(Saved data entries)
---

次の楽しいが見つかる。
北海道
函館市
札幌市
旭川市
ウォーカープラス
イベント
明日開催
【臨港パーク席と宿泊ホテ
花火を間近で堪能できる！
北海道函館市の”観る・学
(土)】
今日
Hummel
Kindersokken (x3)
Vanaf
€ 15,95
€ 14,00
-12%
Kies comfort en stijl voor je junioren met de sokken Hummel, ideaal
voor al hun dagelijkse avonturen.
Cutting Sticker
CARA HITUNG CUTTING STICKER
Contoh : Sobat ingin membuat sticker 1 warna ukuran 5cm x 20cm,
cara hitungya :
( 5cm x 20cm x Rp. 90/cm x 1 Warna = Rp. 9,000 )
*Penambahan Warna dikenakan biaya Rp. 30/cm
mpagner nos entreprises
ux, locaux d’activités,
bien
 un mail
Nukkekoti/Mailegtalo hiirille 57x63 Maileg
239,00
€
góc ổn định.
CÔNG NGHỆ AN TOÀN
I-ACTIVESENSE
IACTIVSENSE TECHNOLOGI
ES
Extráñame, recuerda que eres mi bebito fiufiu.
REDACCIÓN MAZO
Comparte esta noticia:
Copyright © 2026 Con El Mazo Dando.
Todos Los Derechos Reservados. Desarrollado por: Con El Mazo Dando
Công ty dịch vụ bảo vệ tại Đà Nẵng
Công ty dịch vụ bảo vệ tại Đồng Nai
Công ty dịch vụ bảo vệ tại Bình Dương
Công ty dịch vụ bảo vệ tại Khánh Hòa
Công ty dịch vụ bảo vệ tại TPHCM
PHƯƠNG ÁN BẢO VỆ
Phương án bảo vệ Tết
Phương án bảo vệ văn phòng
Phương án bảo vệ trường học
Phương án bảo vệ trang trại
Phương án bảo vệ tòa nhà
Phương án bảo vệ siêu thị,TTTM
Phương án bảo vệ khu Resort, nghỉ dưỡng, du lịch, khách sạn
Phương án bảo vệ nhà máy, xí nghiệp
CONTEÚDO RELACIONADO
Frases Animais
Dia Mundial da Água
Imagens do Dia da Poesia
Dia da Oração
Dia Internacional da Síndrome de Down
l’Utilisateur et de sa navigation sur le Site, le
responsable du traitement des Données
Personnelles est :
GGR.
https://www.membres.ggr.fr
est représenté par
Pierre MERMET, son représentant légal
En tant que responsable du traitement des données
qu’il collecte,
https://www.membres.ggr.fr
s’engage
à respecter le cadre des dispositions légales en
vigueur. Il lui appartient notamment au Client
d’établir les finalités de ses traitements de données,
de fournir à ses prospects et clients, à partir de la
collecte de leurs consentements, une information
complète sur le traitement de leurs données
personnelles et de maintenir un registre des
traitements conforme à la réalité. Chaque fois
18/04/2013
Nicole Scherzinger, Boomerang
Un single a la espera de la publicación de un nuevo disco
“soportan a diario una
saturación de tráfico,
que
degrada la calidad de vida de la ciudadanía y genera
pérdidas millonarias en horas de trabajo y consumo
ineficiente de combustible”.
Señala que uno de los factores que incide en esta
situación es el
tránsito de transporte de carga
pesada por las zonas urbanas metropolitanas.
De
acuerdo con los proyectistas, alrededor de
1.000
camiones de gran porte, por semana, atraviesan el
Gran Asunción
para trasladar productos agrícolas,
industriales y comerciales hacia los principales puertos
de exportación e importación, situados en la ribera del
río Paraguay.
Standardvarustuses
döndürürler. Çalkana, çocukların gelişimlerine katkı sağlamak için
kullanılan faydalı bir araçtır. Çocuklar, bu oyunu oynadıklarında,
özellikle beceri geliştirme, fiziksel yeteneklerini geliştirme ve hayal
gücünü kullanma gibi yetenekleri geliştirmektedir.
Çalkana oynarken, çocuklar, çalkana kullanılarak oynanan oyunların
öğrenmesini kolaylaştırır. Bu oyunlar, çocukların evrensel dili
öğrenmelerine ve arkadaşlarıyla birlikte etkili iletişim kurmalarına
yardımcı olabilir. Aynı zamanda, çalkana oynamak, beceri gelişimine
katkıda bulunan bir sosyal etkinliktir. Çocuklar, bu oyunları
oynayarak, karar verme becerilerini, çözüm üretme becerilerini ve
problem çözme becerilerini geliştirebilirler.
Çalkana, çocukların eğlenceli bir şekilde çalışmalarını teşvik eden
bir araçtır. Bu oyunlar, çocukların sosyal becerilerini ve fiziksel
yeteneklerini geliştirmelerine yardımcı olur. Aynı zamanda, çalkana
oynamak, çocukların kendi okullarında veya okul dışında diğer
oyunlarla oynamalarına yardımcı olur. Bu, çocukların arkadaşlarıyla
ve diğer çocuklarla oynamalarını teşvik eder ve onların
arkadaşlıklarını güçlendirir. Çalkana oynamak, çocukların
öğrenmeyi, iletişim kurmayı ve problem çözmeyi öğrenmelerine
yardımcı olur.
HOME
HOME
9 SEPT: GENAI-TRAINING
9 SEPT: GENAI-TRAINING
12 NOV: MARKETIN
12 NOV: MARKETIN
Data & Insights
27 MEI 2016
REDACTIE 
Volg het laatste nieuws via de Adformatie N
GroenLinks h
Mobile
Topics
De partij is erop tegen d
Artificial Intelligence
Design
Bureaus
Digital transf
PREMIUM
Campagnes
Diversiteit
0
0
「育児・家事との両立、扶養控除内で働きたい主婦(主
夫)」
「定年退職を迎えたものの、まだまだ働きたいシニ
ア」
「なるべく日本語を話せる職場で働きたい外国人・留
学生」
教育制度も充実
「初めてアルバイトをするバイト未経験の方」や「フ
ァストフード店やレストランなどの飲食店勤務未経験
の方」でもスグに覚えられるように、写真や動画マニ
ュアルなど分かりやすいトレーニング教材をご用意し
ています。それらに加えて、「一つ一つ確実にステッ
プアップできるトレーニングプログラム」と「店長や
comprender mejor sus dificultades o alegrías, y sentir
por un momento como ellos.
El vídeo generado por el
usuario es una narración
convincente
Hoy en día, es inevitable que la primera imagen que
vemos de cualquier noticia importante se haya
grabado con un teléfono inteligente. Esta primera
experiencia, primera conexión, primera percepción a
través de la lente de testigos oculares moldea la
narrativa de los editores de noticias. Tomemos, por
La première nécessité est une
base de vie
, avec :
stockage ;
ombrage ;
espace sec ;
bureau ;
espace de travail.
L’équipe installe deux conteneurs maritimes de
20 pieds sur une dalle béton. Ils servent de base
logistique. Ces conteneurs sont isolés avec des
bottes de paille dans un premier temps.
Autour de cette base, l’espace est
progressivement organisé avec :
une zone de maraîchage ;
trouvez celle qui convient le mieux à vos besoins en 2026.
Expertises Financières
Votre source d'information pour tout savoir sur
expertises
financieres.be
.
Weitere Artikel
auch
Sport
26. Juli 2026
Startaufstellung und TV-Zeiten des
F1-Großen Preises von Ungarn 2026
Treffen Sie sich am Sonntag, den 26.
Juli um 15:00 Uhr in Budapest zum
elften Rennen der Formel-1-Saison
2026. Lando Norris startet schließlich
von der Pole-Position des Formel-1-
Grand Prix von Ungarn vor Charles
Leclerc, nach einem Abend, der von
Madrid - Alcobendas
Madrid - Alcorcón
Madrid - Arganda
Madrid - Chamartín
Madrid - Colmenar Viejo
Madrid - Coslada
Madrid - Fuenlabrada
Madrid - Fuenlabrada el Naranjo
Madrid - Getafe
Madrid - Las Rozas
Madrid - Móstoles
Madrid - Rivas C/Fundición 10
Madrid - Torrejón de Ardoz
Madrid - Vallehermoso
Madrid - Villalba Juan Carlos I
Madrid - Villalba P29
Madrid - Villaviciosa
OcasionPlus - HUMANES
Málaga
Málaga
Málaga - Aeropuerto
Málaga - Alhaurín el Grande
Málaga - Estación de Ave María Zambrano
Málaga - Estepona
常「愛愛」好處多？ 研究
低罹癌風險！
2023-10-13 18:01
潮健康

---

What is being asked: Repeat the entries from the beginning through the line containing "pérdidas millonarias en", both ends included, and swap "Hummel" for "Puma" while leaving everything else unchanged.

Response for this exercise:
次の楽しいが見つかる。
北海道
函館市
札幌市
旭川市
ウォーカープラス
イベント
明日開催
【臨港パーク席と宿泊ホテ
花火を間近で堪能できる！
北海道函館市の”観る・学
(土)】
今日
Puma
Kindersokken (x3)
Vanaf
€ 15,95
€ 14,00
-12%
Kies comfort en stijl voor je junioren met de sokken Puma, ideaal
voor al hun dagelijkse avonturen.
Cutting Sticker
CARA HITUNG CUTTING STICKER
Contoh : Sobat ingin membuat sticker 1 warna ukuran 5cm x 20cm,
cara hitungya :
( 5cm x 20cm x Rp. 90/cm x 1 Warna = Rp. 9,000 )
*Penambahan Warna dikenakan biaya Rp. 30/cm
mpagner nos entreprises
ux, locaux d’activités,
bien
 un mail
Nukkekoti/Mailegtalo hiirille 57x63 Maileg
239,00
€
góc ổn định.
CÔNG NGHỆ AN TOÀN
I-ACTIVESENSE
IACTIVSENSE TECHNOLOGI
ES
Extráñame, recuerda que eres mi bebito fiufiu.
REDACCIÓN MAZO
Comparte esta noticia:
Copyright © 2026 Con El Mazo Dando.
Todos Los Derechos Reservados. Desarrollado por: Con El Mazo Dando
Công ty dịch vụ bảo vệ tại Đà Nẵng
Công ty dịch vụ bảo vệ tại Đồng Nai
Công ty dịch vụ bảo vệ tại Bình Dương
Công ty dịch vụ bảo vệ tại Khánh Hòa
Công ty dịch vụ bảo vệ tại TPHCM
PHƯƠNG ÁN BẢO VỆ
Phương án bảo vệ Tết
Phương án bảo vệ văn phòng
Phương án bảo vệ trường học
Phương án bảo vệ trang trại
Phương án bảo vệ tòa nhà
Phương án bảo vệ siêu thị,TTTM
Phương án bảo vệ khu Resort, nghỉ dưỡng, du lịch, khách sạn
Phương án bảo vệ nhà máy, xí nghiệp
CONTEÚDO RELACIONADO
Frases Animais
Dia Mundial da Água
Imagens do Dia da Poesia
Dia da Oração
Dia Internacional da Síndrome de Down
l’Utilisateur et de sa navigation sur le Site, le
responsable du traitement des Données
Personnelles est :
GGR.
https://www.membres.ggr.fr
est représenté par
Pierre MERMET, son représentant légal
En tant que responsable du traitement des données
qu’il collecte,
https://www.membres.ggr.fr
s’engage
à respecter le cadre des dispositions légales en
vigueur. Il lui appartient notamment au Client
d’établir les finalités de ses traitements de données,
de fournir à ses prospects et clients, à partir de la
collecte de leurs consentements, une information
complète sur le traitement de leurs données
personnelles et de maintenir un registre des
traitements conforme à la réalité. Chaque fois
18/04/2013
Nicole Scherzinger, Boomerang
Un single a la espera de la publicación de un nuevo disco
“soportan a diario una
saturación de tráfico,
que
degrada la calidad de vida de la ciudadanía y genera
pérdidas millonarias en horas de trabajo y consumo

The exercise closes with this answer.